**TASK DIRECTIONS**
Repeat the following data exactly, omitting pictures.

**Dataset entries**
+---+
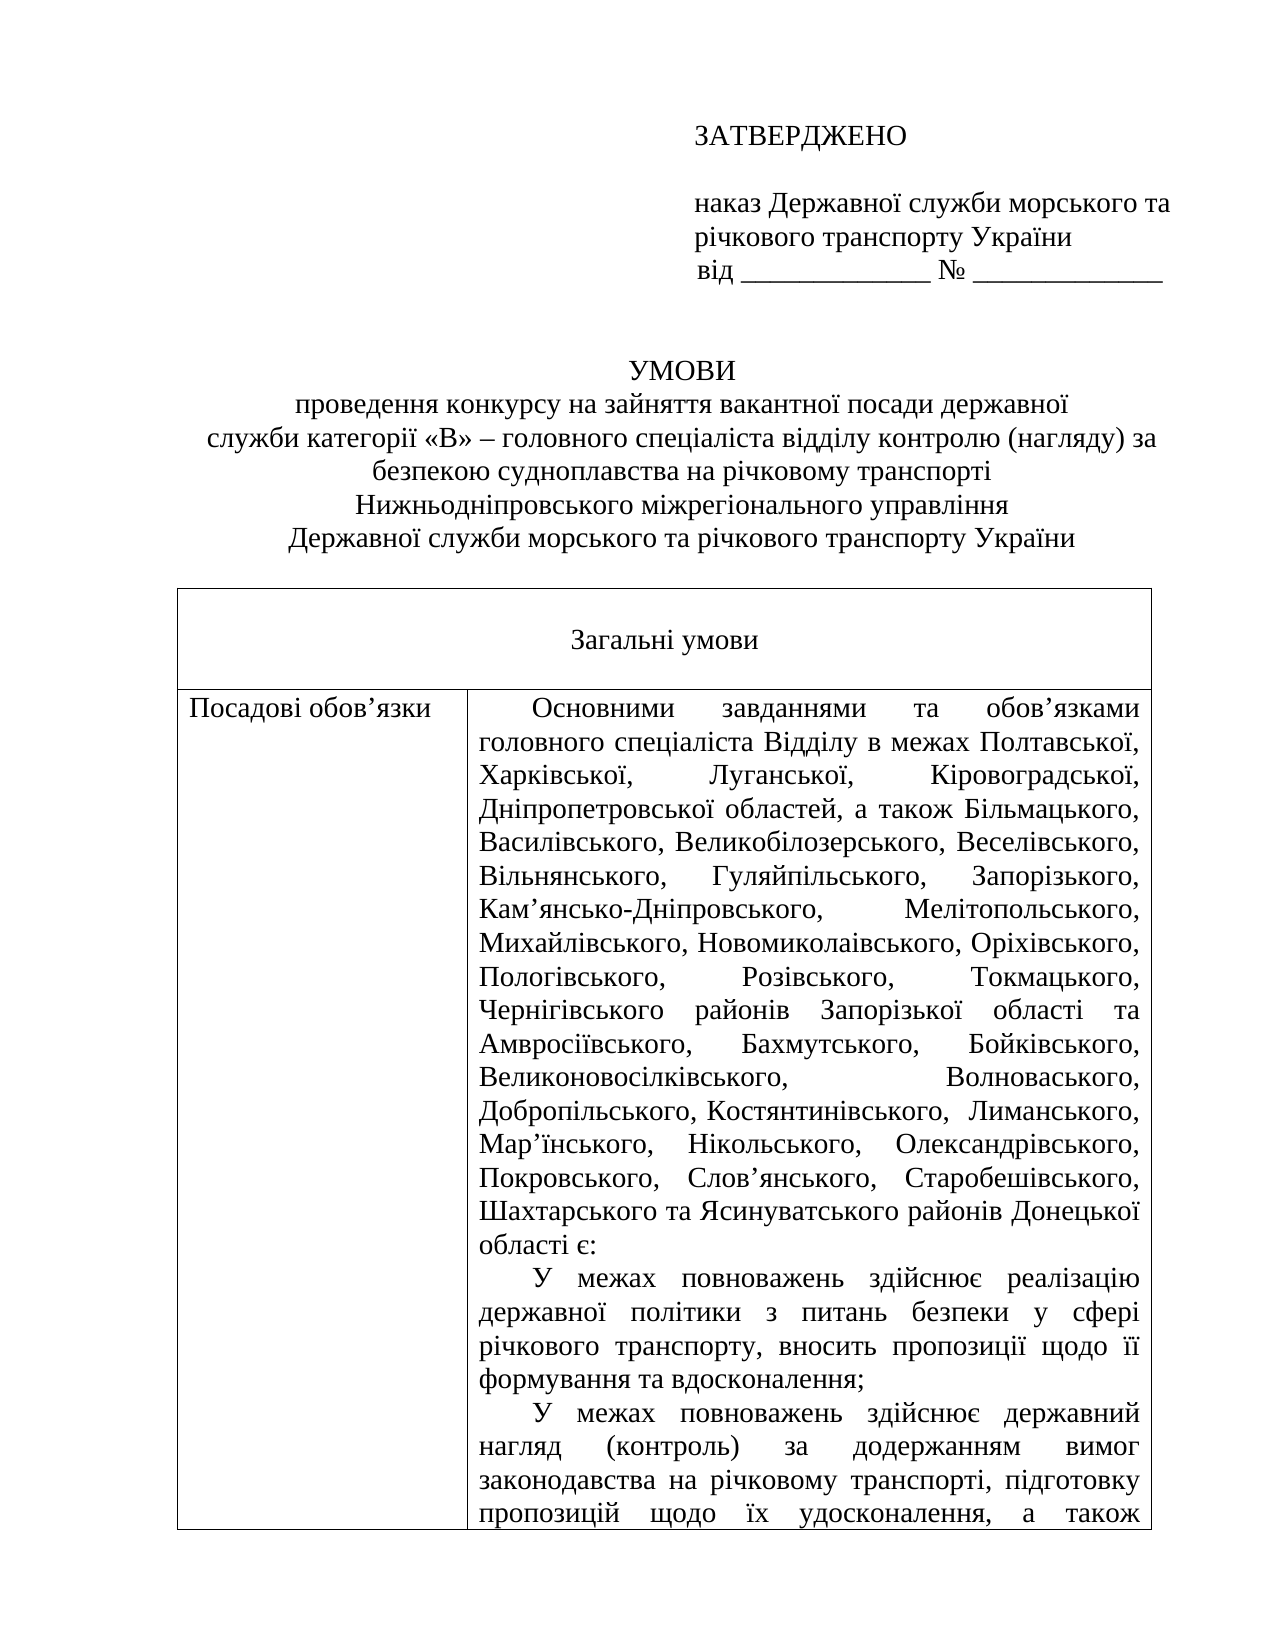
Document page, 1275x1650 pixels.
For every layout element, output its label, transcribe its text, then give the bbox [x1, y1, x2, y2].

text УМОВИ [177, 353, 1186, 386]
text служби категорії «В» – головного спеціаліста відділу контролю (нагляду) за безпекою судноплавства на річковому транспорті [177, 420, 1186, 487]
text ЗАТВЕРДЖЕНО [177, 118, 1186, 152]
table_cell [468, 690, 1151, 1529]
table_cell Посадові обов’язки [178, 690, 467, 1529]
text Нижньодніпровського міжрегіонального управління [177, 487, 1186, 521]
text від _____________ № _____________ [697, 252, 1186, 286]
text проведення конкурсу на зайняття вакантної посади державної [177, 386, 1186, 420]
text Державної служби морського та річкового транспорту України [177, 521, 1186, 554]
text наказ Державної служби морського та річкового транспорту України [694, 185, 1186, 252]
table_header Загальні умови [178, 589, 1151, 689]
+---+
**RESPONSE TO THE TASK**
Document page, 1275x1650 pixels.
For every layout element, output its label, transcribe its text, then give the bbox [x1, y1, x2, y2].

text УМОВИ [177, 353, 1186, 386]
text служби категорії «В» – головного спеціаліста відділу контролю (нагляду) за безпекою судноплавства на річковому транспорті [177, 420, 1186, 487]
text ЗАТВЕРДЖЕНО [177, 118, 1186, 152]
table_cell [468, 690, 1151, 1529]
table_cell Посадові обов’язки [178, 690, 467, 1529]
text Нижньодніпровського міжрегіонального управління [177, 487, 1186, 521]
text від _____________ № _____________ [697, 252, 1186, 286]
text проведення конкурсу на зайняття вакантної посади державної [177, 386, 1186, 420]
text Державної служби морського та річкового транспорту України [177, 521, 1186, 554]
text наказ Державної служби морського та річкового транспорту України [694, 185, 1186, 252]
table_header Загальні умови [178, 589, 1151, 689]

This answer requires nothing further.